What the task asks: Across these entries, how many lines contain the word "below"? Answer with only the number.
+--
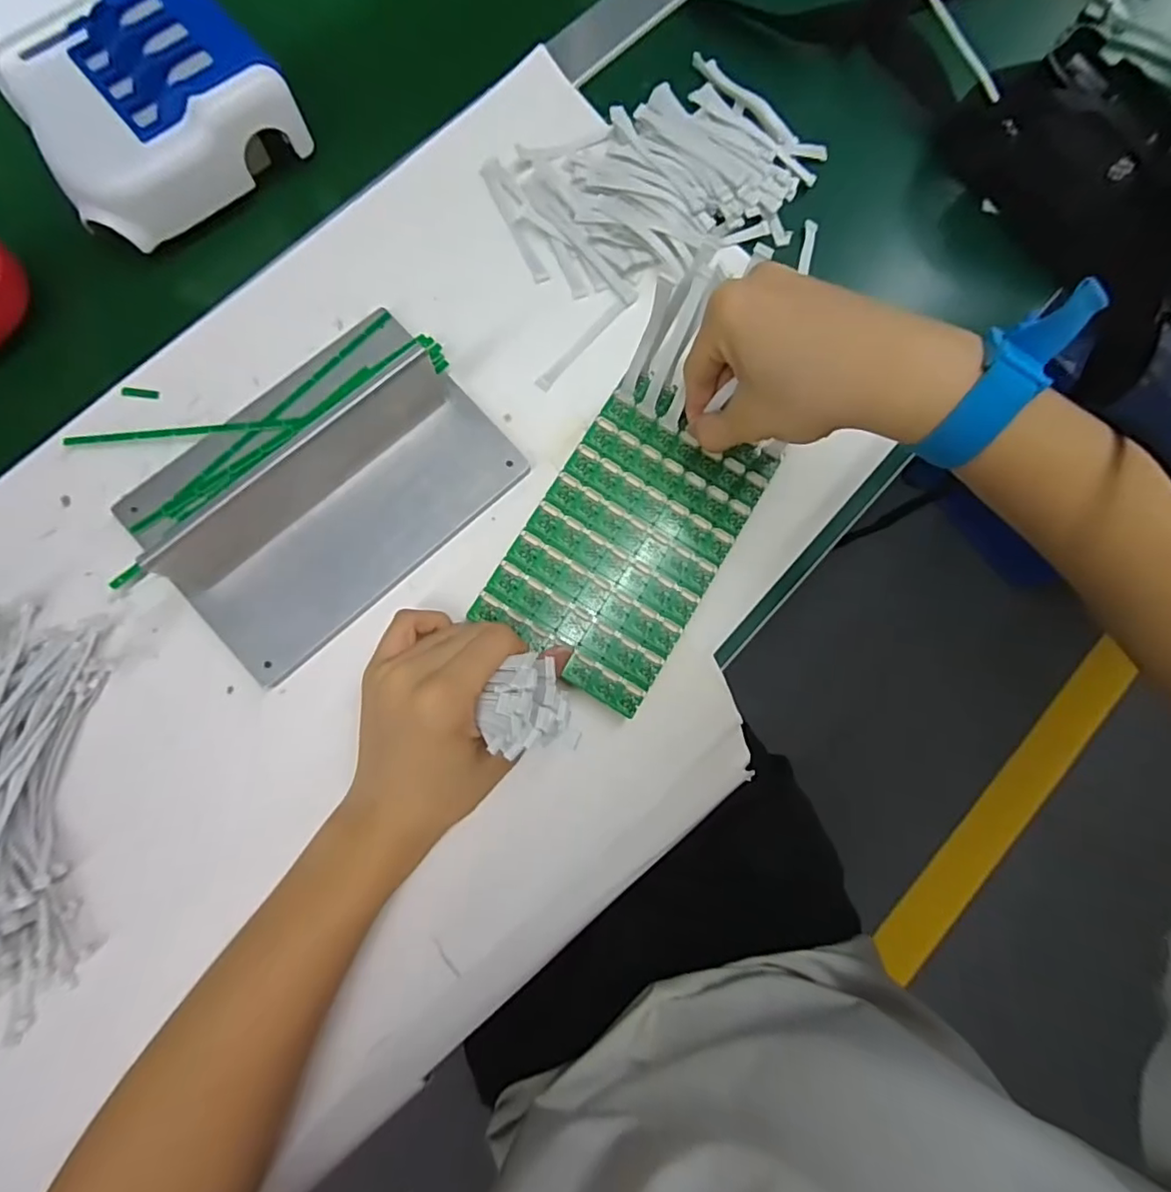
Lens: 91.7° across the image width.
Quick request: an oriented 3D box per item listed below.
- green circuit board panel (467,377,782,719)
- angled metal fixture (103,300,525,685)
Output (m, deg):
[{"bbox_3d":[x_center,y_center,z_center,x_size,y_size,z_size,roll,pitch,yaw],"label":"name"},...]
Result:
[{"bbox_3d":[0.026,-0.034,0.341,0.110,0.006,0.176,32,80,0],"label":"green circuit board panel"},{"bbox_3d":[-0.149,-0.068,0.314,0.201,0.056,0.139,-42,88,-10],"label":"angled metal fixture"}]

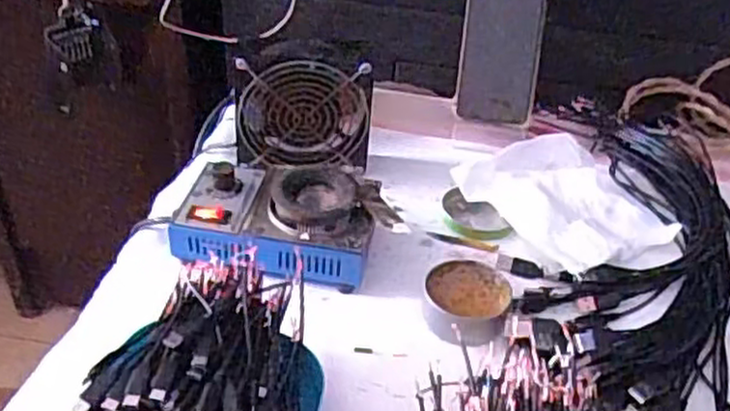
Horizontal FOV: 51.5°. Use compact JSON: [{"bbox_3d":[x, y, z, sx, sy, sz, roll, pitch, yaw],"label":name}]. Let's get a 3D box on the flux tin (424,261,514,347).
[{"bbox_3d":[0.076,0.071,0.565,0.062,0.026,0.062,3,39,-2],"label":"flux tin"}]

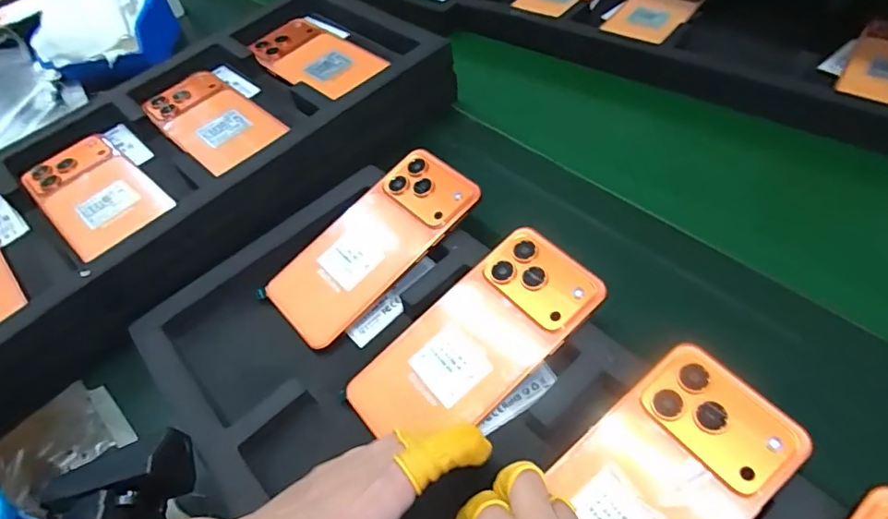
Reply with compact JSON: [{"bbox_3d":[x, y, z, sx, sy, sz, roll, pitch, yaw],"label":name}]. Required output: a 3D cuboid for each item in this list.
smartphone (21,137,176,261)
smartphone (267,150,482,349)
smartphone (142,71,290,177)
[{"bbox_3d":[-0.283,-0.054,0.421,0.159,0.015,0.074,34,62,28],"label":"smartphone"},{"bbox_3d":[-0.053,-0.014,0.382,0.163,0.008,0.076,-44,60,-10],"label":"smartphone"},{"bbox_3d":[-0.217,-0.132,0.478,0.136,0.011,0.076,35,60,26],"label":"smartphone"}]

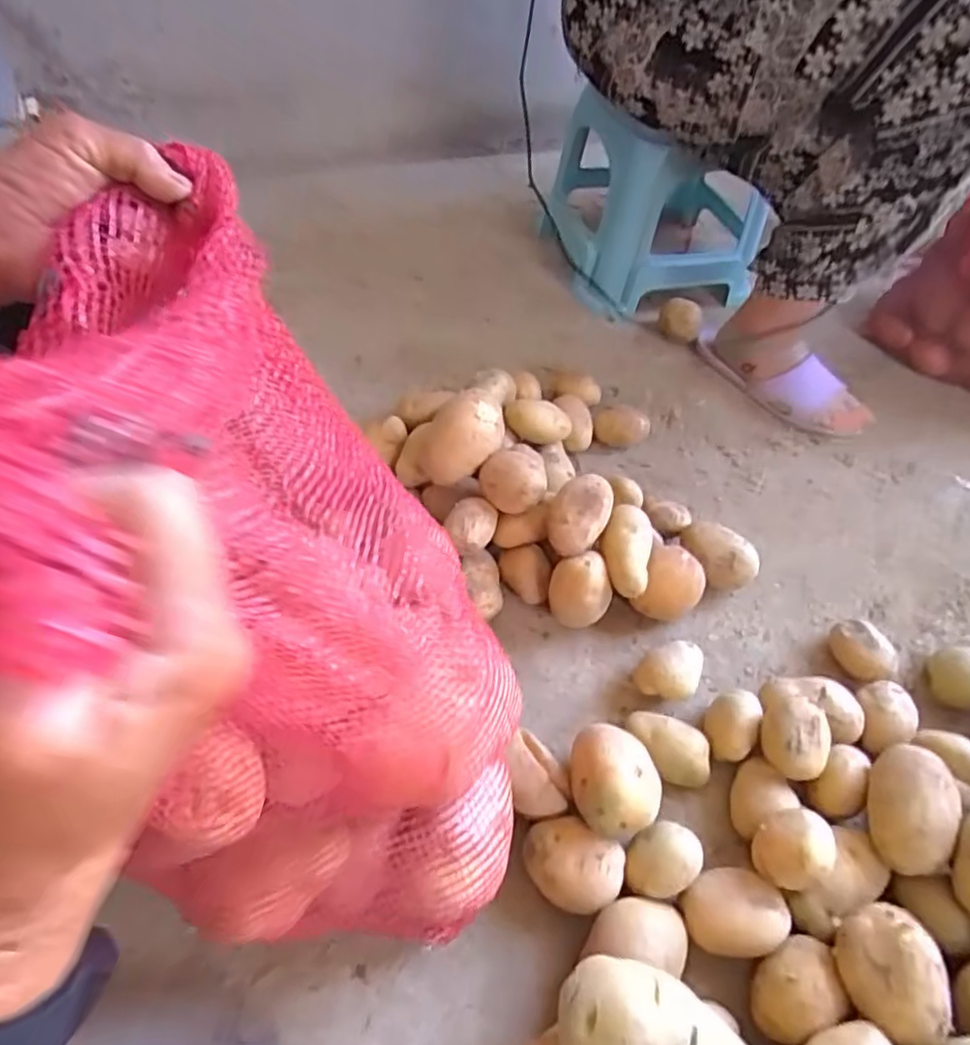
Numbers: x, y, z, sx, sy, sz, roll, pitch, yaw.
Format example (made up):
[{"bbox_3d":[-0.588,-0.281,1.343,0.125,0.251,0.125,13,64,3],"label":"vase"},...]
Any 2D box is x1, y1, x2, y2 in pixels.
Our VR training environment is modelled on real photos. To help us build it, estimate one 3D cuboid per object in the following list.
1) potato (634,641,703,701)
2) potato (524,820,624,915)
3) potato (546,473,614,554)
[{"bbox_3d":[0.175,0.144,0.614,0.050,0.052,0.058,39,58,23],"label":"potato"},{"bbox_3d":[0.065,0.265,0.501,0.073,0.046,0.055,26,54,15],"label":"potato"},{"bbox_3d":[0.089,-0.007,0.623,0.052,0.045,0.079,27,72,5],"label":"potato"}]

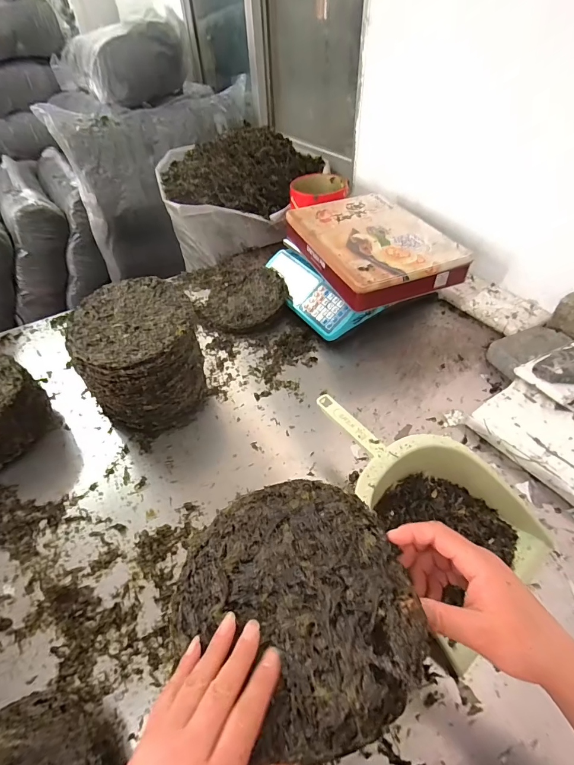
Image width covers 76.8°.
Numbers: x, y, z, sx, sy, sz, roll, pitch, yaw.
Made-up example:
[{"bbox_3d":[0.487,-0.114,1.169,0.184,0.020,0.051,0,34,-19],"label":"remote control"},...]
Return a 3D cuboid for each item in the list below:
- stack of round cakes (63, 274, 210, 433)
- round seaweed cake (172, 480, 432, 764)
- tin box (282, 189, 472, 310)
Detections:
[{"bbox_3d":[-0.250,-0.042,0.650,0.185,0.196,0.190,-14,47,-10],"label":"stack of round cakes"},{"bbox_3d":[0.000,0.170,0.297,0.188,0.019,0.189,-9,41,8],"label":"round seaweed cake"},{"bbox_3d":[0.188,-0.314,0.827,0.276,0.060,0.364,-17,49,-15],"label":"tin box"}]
+--
Response: 2